My Recommended Reading List – Woo

The following books have helped me develop as a person in many manners. The core lessons of the philosophies relate to resilience to difficulty, integrity, and finding fulfillment.

This list originally had a predecessor on The Barricades*. It was a reasonably long article that introduced my readers to my favorite fiction. I was proud of the blurbs supporting my choices. Well, when I published this piece I discovered that the article had disappeared in a semi-recent update. It upset me to think that all the work I had put into that story, and another that also disappeared, was gone. The wisdom I learned from the following books flowed through my mind as I felt frustrated.
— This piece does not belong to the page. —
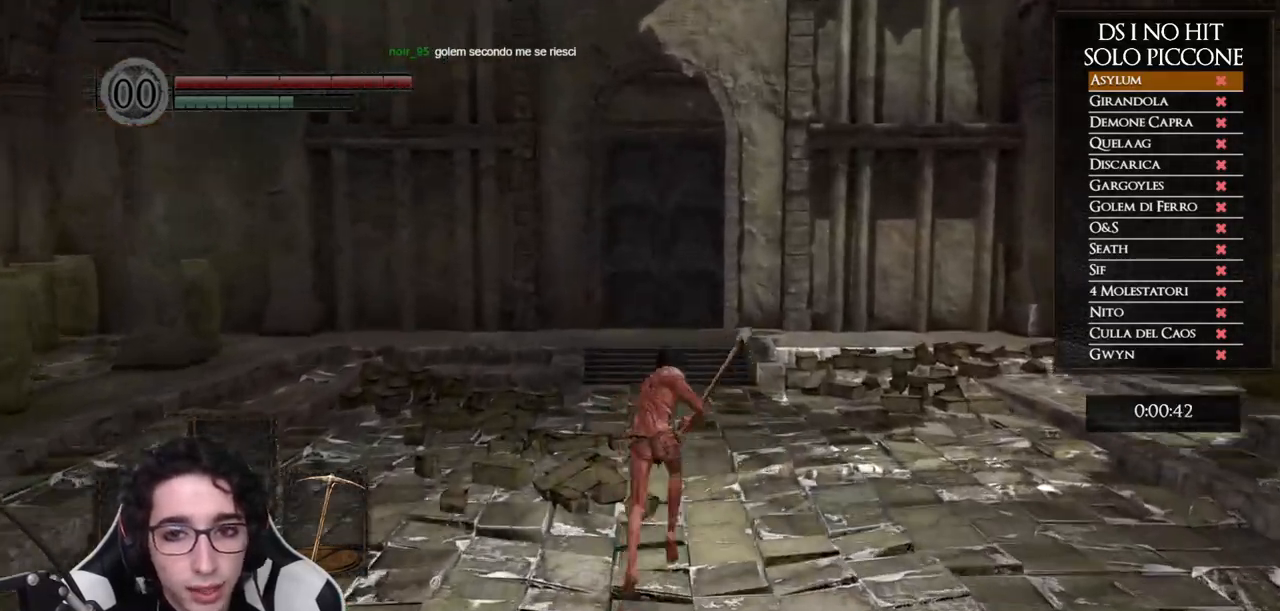
{"buttons": ["B", "R1"], "left_stick": "up", "right_stick": "center"}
I took it as a challenge and will eventually re-write the stories I lost. I took it as a lesson to back-up my articles, which I do not want to pay for. And the difficulty reaffirmed my commitment to the blog.

* The predecessor has been recovered, follow this link to read it.

Read the books below and make your life easier.

 

The Four Agreements, Don Miguel Ruiz

Ruiz, a descendant of Toltec shamans, creates a wooey atmosphere in stating the four agreements. The four rules are a guide for proper-living and they are printed on the inside cover of the book, so no spoilers here.

  1. Be impeccable with your word
  2. Don’t take anything personally
  3. Don’t make assumptions
  4. Always do your best

The agreements are simple enough on the first read. Through his exposition Ruiz weaves layers of reasoning to give the reader a compelling ethical framework.

 

The Tao Te Ch’ing, Lao Tzu, translators

The Tao Te Ch’ing uses allegories of nature in short poems to derive loose rules of wise-living. The wisdom of Lao Tzu is timeless and the book’s re-readability is bolstered by the fact that so many translators have taken a crack at it. Stephen Mitchell’s version, though, is the most well-known. Read the Tao Te Ch’ing to learn how to cherish life, be good to yourself, and take things lightly.

 

The Tao Of Pooh, Benjamin Hoff

This whimsical book is an introduction to Taoism tailored toward the West. Hoff uses Winnie the Pooh and friends to explain the concepts within the Tao Te Ch’ing. The thesis is that the soft-spoken, honey-loving bear solves his problems by unknowingly living by Taoist principles. This means that he puts in appropriate amounts of effort, not too much, not too little. It means that he values simplicity and does not strive for intelligence. It means a lot of things but the book is a fun read, and it helps the reader understand the way of Lao Tzu with simple stories. Bonus: the cover art.  

 

The Teaching Of Buddha, Bukkyo Dendo Kyokai

The Three Jewels, The Four Noble Truths and the Eightfold Path are a rethinking of what it means to be a person. The concept of worldly renunciation juxtaposes the hedonistic consumer lifestyles common today. It is relevant to the anthropocene age in that, to survive climate change, the privileged sides of humanity need to renounce excessive electrical and material consumption. That being said, I do not accept all of the Buddha’s teachings beyond recognizing their truths. Life is pain, but I do not believe that avoiding pain is the best way to go through life. Joy and despair teach us about ourselves, they are fleeting, and they should never be wasted when they come. Read the philosophy at the Buddha to ‘get over yourself’ and to find satisfaction in life, even when your path is painful. 

 

The Prophet, Kahlil Gibran

Kahlil Gibran, 1913

I like to think of The Prophet as the weightier predecessor to Monty Python’s Life Of Brian*. In the short story, the titular prophet sermonizes on a variety of topics fundamental to the human experience such as love, teaching, and giving. He is asked the questions by the people of a coastal city, where he spent 12 years as a foreigner. He is about to leave when they stop him to ask for his wisdom on the 26 topics covered in Gibran’s poems. The Tao Te Ch’ing was, supposedly, written by Lao Tzu on the request of a soldier before he left civilization to become a hermit. I believe this commonality is a coincidence, but it is interesting that both books revolve around the interaction between a sage and the citizens of a civilization they are leaving behind.   

* This comparison reflects that both stories follow a fictional holy man. Gibran’s prophet takes his duties, of being wise and sermonizing, seriously. Python’s Brian is thrown into holy high jinks through coincidence.